Dataset entries
= = =
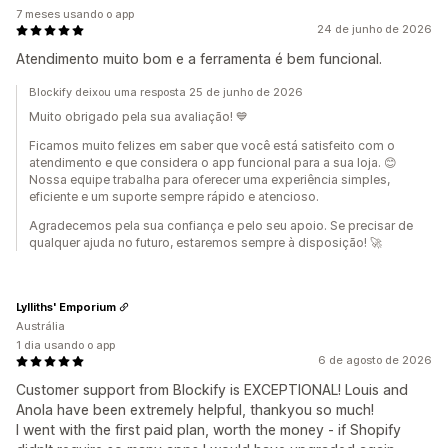
7 meses usando o app
24 de junho de 2026
Atendimento muito bom e a ferramenta é bem funcional.
Blockify deixou uma resposta 25 de junho de 2026
Muito obrigado pela sua avaliação! 💙
Ficamos muito felizes em saber que você está satisfeito com o
atendimento e que considera o app funcional para a sua loja. 😊
Nossa equipe trabalha para oferecer uma experiência simples,
eficiente e um suporte sempre rápido e atencioso.
Agradecemos pela sua confiança e pelo seu apoio. Se precisar de
qualquer ajuda no futuro, estaremos sempre à disposição! 🚀
Lylliths' Emporium
Austrália
1 dia usando o app
6 de agosto de 2026
Customer support from Blockify is EXCEPTIONAL! Louis and
Anola have been extremely helpful, thankyou so much!
I went with the first paid plan, worth the money - if Shopify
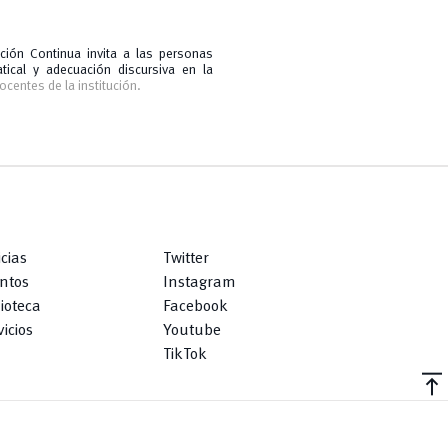
ción Continua invita a las personas
atical y adecuación discursiva en la
ocentes de la institución.
icias
Twitter
ntos
Instagram
lioteca
Facebook
icios
Youtube
TikTok
vertical_align_top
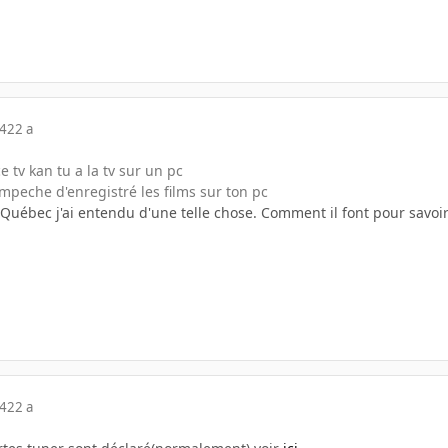
04
22 a
e tv kan tu a la tv sur un pc
empeche d'enregistré les films sur ton pc
Québec j'ai entendu d'une telle chose. Comment il font pour savoir
04
22 a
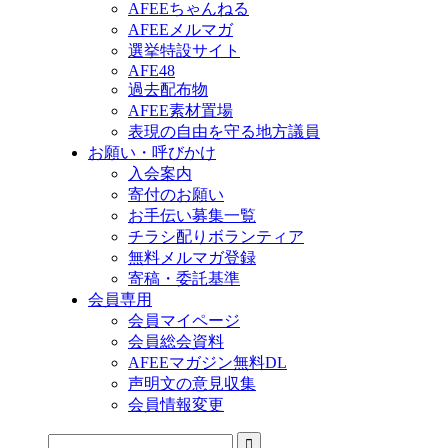
AFEEちゃんねる
AFEEメルマガ
選挙特設サイト
AFE48
過去配布物
AFEE素材置場
表現の自由を守る地方議員
お願い・呼びかけ
入会案内
寄付のお願い
お手伝い募集一覧
チラシ配りボランティア
無料メルマガ登録
寄稿・委託基準
会員専用
会員マイページ
会員総会資料
AFEEマガジン無料DL
声明文の意見収集
会員情報変更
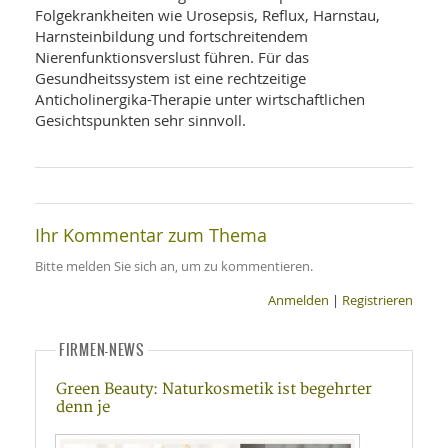
Folgekrankheiten wie Urosepsis, Reflux, Harnstau,
Harnsteinbildung und fortschreitendem
Nierenfunktionsverslust führen. Für das
Gesundheitssystem ist eine rechtzeitige
Anticholinergika-Therapie unter wirtschaftlichen
Gesichtspunkten sehr sinnvoll.
Ihr Kommentar zum Thema
Bitte melden Sie sich an, um zu kommentieren.
Anmelden
|
Registrieren
FIRMEN-NEWS
Green Beauty: Naturkosmetik ist begehrter
denn je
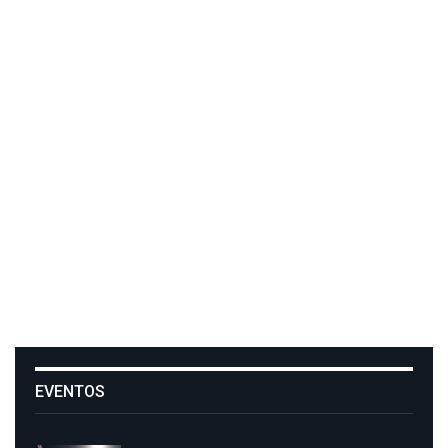
EVENTOS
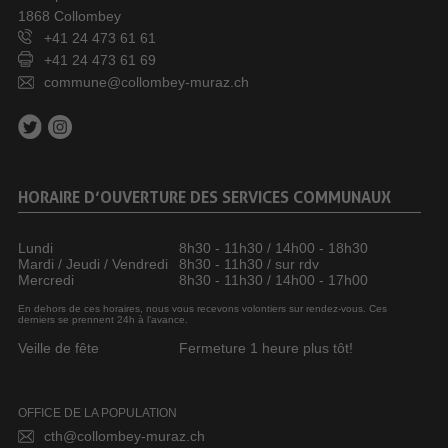
1868 Collombey
+41 24 473 61 61
+41 24 473 61 69
commune@collombey-muraz.ch
HORAIRE D’OUVERTURE DES SERVICES COMMUNAUX
Lundi
8h30 - 11h30 / 14h00 - 18h30
Mardi / Jeudi / Vendredi
8h30 - 11h30 / sur rdv
Mercredi
8h30 - 11h30 / 14h00 - 17h00
En dehors de ces horaires, nous vous recevons volontiers sur rendez-vous. Ces
derniers se prennent 24h à l’avance.
Veille de fête
Fermeture 1 heure plus tôt!
OFFICE DE LA POPULATION
cth@collombey-muraz.ch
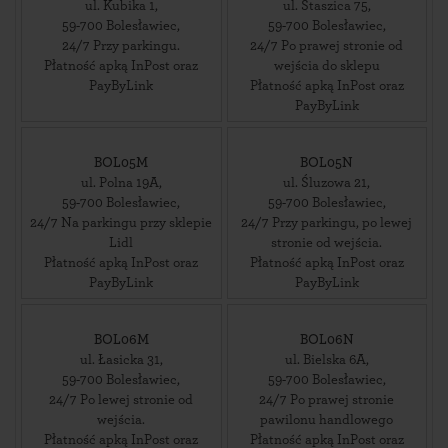
ul. Kubika 1
,
ul. Staszica 75
,
59-700
Bolesławiec
,
59-700
Bolesławiec
,
24/7 Przy parkingu.
24/7 Po prawej stronie od
Płatność apką InPost oraz
wejścia do sklepu
PayByLink
Płatność apką InPost oraz
PayByLink
BOL05M
BOL05N
ul. Polna 19A
,
ul. Śluzowa 21
,
59-700
Bolesławiec
,
59-700
Bolesławiec
,
24/7 Na parkingu przy sklepie
24/7 Przy parkingu, po lewej
Lidl
stronie od wejścia.
Płatność apką InPost oraz
Płatność apką InPost oraz
PayByLink
PayByLink
BOL06M
BOL06N
ul. Łasicka 31
,
ul. Bielska 6A
,
59-700
Bolesławiec
,
59-700
Bolesławiec
,
24/7 Po lewej stronie od
24/7 Po prawej stronie
wejścia.
pawilonu handlowego
Płatność apką InPost oraz
Płatność apką InPost oraz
= = =
- _Prompt_
Without the pictures, give all of the entries above again exactly.

- _Reply to the exercise_
7 meses usando o app
24 de junho de 2026
Atendimento muito bom e a ferramenta é bem funcional.
Blockify deixou uma resposta 25 de junho de 2026
Muito obrigado pela sua avaliação! 💙
Ficamos muito felizes em saber que você está satisfeito com o
atendimento e que considera o app funcional para a sua loja. 😊
Nossa equipe trabalha para oferecer uma experiência simples,
eficiente e um suporte sempre rápido e atencioso.
Agradecemos pela sua confiança e pelo seu apoio. Se precisar de
qualquer ajuda no futuro, estaremos sempre à disposição! 🚀
Lylliths' Emporium
Austrália
1 dia usando o app
6 de agosto de 2026
Customer support from Blockify is EXCEPTIONAL! Louis and
Anola have been extremely helpful, thankyou so much!
I went with the first paid plan, worth the money - if Shopify
ción Continua invita a las personas
atical y adecuación discursiva en la
ocentes de la institución.
icias
Twitter
ntos
Instagram
lioteca
Facebook
icios
Youtube
TikTok
vertical_align_top
04
22 a
e tv kan tu a la tv sur un pc
empeche d'enregistré les films sur ton pc
Québec j'ai entendu d'une telle chose. Comment il font pour savoir
04
22 a
AFEEちゃんねる
AFEEメルマガ
選挙特設サイト
AFE48
過去配布物
AFEE素材置場
表現の自由を守る地方議員
お願い・呼びかけ
入会案内
寄付のお願い
お手伝い募集一覧
チラシ配りボランティア
無料メルマガ登録
寄稿・委託基準
会員専用
会員マイページ
会員総会資料
AFEEマガジン無料DL
声明文の意見収集
会員情報変更
Folgekrankheiten wie Urosepsis, Reflux, Harnstau,
Harnsteinbildung und fortschreitendem
Nierenfunktionsverslust führen. Für das
Gesundheitssystem ist eine rechtzeitige
Anticholinergika-Therapie unter wirtschaftlichen
Gesichtspunkten sehr sinnvoll.
Ihr Kommentar zum Thema
Bitte melden Sie sich an, um zu kommentieren.
Anmelden
|
Registrieren
FIRMEN-NEWS
Green Beauty: Naturkosmetik ist begehrter
denn je
EVENTOS
1868 Collombey
+41 24 473 61 61
+41 24 473 61 69
commune@collombey-muraz.ch
HORAIRE D’OUVERTURE DES SERVICES COMMUNAUX
Lundi
8h30 - 11h30 / 14h00 - 18h30
Mardi / Jeudi / Vendredi
8h30 - 11h30 / sur rdv
Mercredi
8h30 - 11h30 / 14h00 - 17h00
En dehors de ces horaires, nous vous recevons volontiers sur rendez-vous. Ces
derniers se prennent 24h à l’avance.
Veille de fête
Fermeture 1 heure plus tôt!
OFFICE DE LA POPULATION
cth@collombey-muraz.ch
ul. Kubika 1
,
ul. Staszica 75
,
59-700
Bolesławiec
,
59-700
Bolesławiec
,
24/7 Przy parkingu.
24/7 Po prawej stronie od
Płatność apką InPost oraz
wejścia do sklepu
PayByLink
Płatność apką InPost oraz
PayByLink
BOL05M
BOL05N
ul. Polna 19A
,
ul. Śluzowa 21
,
59-700
Bolesławiec
,
59-700
Bolesławiec
,
24/7 Na parkingu przy sklepie
24/7 Przy parkingu, po lewej
Lidl
stronie od wejścia.
Płatność apką InPost oraz
Płatność apką InPost oraz
PayByLink
PayByLink
BOL06M
BOL06N
ul. Łasicka 31
,
ul. Bielska 6A
,
59-700
Bolesławiec
,
59-700
Bolesławiec
,
24/7 Po lewej stronie od
24/7 Po prawej stronie
wejścia.
pawilonu handlowego
Płatność apką InPost oraz
Płatność apką InPost oraz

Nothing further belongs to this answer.